Sentado em um tamborete no terreiro da casa, e examinando-a, disse:
- Bela corda, compadre Leodoro! Bela corda! É muito resistente. Segura qualquer animal. Ao vê-la, lembrei de quando eu ainda era jovem, muito jovem, eu tinha mais ou menos 22 anos de idade. Eu era um brotinho ainda. - Dizia ele examinando-a. O meu pai Galdino me pediu que eu fosse tirar umas cascas de mororó para fazer buchas e serem usadas em sua espingarda. Saí cedinho de casa, porque eu tinha outros afazeres. Peguei meu facão rabo de galo, uma corda..., e tudo mais.
- Meu compadre, mas para que o senhor precisava de corda, já que ia somente tirar as cascas do mororó para fazer buchas para a espingarda...?
- É que sempre isto me acompanhou, atalhou ele. Se eu entrar numa mata, facão, corda e outras ferramentas vão comigo..., pois bem, fui sempre beirando uma cerca que se estendia até a propriedade de um homem rico, pois nem seu nome eu sabia. Já próximo a um riacho, que apenas conservava água, mas apartada, este riacho eu ainda não o conhecia, ouvi um rugido como se fosse de onça novinha. E cautelosamente, com cuidado, fui chegando, chegando, e vi que um animal se mexia ali.
- E que animal era, compadre Galdino? – Perguntou seu Leodoro já com pressa para saber que bicho ali estava.
- Calma, compadre, eu chego lá..., pois sim, como o riacho estava com as águas apartadas, e o terreno era como se fosse atoleiro, percebi que aquele animal estava atolado.

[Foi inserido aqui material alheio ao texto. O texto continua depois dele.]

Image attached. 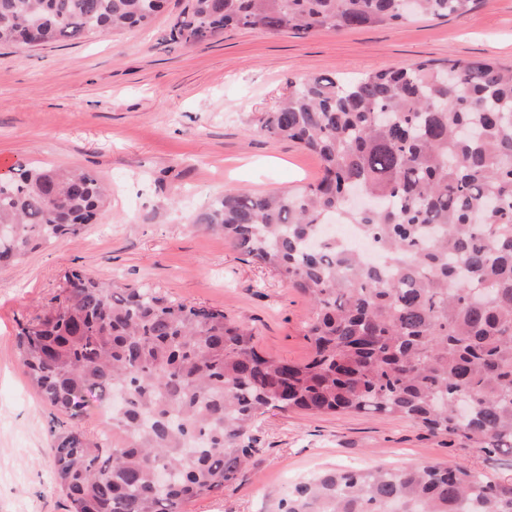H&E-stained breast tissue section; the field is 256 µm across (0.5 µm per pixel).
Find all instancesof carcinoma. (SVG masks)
<instances>
[{
    "label": "carcinoma",
    "mask_w": 512,
    "mask_h": 512,
    "mask_svg": "<svg viewBox=\"0 0 512 512\" xmlns=\"http://www.w3.org/2000/svg\"><path fill=\"white\" fill-rule=\"evenodd\" d=\"M166 0H0V45L91 39L149 25ZM474 0H189L171 39L227 28L313 35L463 14ZM257 130L315 155L301 190L231 187L190 218L307 296L303 364L259 352L224 310L78 270L56 307L21 327L20 361L41 398L74 420L95 405L121 439L54 434L69 512H181L236 481L274 412L407 418L512 455V69L422 61L288 82ZM106 188L81 168L0 178V264L78 234ZM354 224L367 262L323 235ZM276 512H512V481L462 464L328 470Z\"/></svg>",
    "instance_id": "obj_1"
}]
</instances>
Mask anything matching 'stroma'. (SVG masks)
<instances>
[{"label": "stroma", "mask_w": 512, "mask_h": 512, "mask_svg": "<svg viewBox=\"0 0 512 512\" xmlns=\"http://www.w3.org/2000/svg\"><path fill=\"white\" fill-rule=\"evenodd\" d=\"M187 3L167 0L142 31L0 46V174L79 167L112 188L96 223L0 266V512H68L53 479L58 415L32 387L16 347L21 326L57 305L65 271L223 309L253 330L263 353L304 362L308 299L223 236L189 224L225 188L293 191L319 178L316 156L258 132L260 113L276 105L288 80L303 76L448 57L512 67V0H476L460 16L310 36L229 29L189 47L170 39ZM253 434L261 450L238 480L184 512H272L302 477L353 465L459 463L512 479V457L402 418L289 411L265 416Z\"/></svg>", "instance_id": "1"}]
</instances>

Sabe que bicho era, compadre Leodoro?
- E como eu quero saber, compadre!
- Era uma onça parda que tentava passar pela água de um lado para outro. Temendo o tamanho da bicha, que ela poderia querer fazer gracinha comigo, isto é, querer me matar, mesmo assim, fui ver se eu conseguia retirá-la dali. A onça não usou nenhuma reação quando eu me aproximei dela. E fui tentando aos poucos, puxando de um lado para o outro, isto dentro da água. Fui indo, fui indo, puxando-a para fora do riacho. Tinha momento que quem ficava atolado no barro era eu, e em outro momento, era ela, e com essa peleja toda, finalmente, pelo sangue de Jesus, consegui salvar a danada da onça, deixando-a fora do atoleiro e da água.
- Graças a Deus, compadre Galdino, o senhor é um homem de muita sorte.
- Mas não ficou por aí não! E assim que ela se sentiu livre, meu compadre Leodoro, em vez de ir embora, ela partiu para cima de mim, como se estivesse com raiva porque eu a ajudei sair dali.
- Meu Deus, em vez dela agradecer o que o senhor fez por ela, quis foi matar o compadre! – Exclamou seu Leodoro.
- Mas é assim mesmo! Ela é um animal, e pior é gente que deixa o seu semelhante atolado, e se for ajudá-lo, ao término da ajuda, se não o roubar, quer que o pague.
- É verdade, meu compadre! É verdade! O bicho homem é mais animal do que o próprio animal irracional.
- Solução naquele momento, continuava seu Galdino, para salvar a minha vida, não existia. Só se eu tentasse vencê-la através da minha força e dos meus próprios braços. E assim fiz. Ela partia para me prender com as suas mandíbulas pontiagudas, mas eu me desviava.
- Eu acredito que o senhor lutou muito...
- E bote luta nisso..., aí resolvi usar as minhas ferramentas. Primeiro, puxei o facão, mas com toda sua força, só uma patada que ela deu no facão, fiquei sem ele. E por último, rápido, retirei a corda que estava no meu peito em forma de cartucheira de cangaceiros, empunhei-a em uma das mãos, e cada vez que ela vinha para cima de mim, eu metia-lhe a corda sobre o seu lombo que fazia dó quando ela batia.
- Mas mesmo apanhando do senhor ela não queria desistir, compadre Galdino?
- Onça é onça, compadre Leodoro Gusmão. Ela morre apanhando, mas jamais desistirá fácil.
- E o final, compadre Galdino, quem foi que ganhou esta confusão toda, foi o senhor, ou a camarada onça parda?
- Claro compadre Leodoro, quem venceu foi eu! Ela sentindo que não me venceria fácil atirou-se nas matas numa velocidade tão grande, que nem sei que rumo tomou.
- Compadre Galdino, eu admiro muito esta sua coragem de enfrentar onças bravas por aí nestes tabuleiros nas caatingas.
- Compadre Leodoro, o vencedor é quem sempre conta a história! E eu brinco?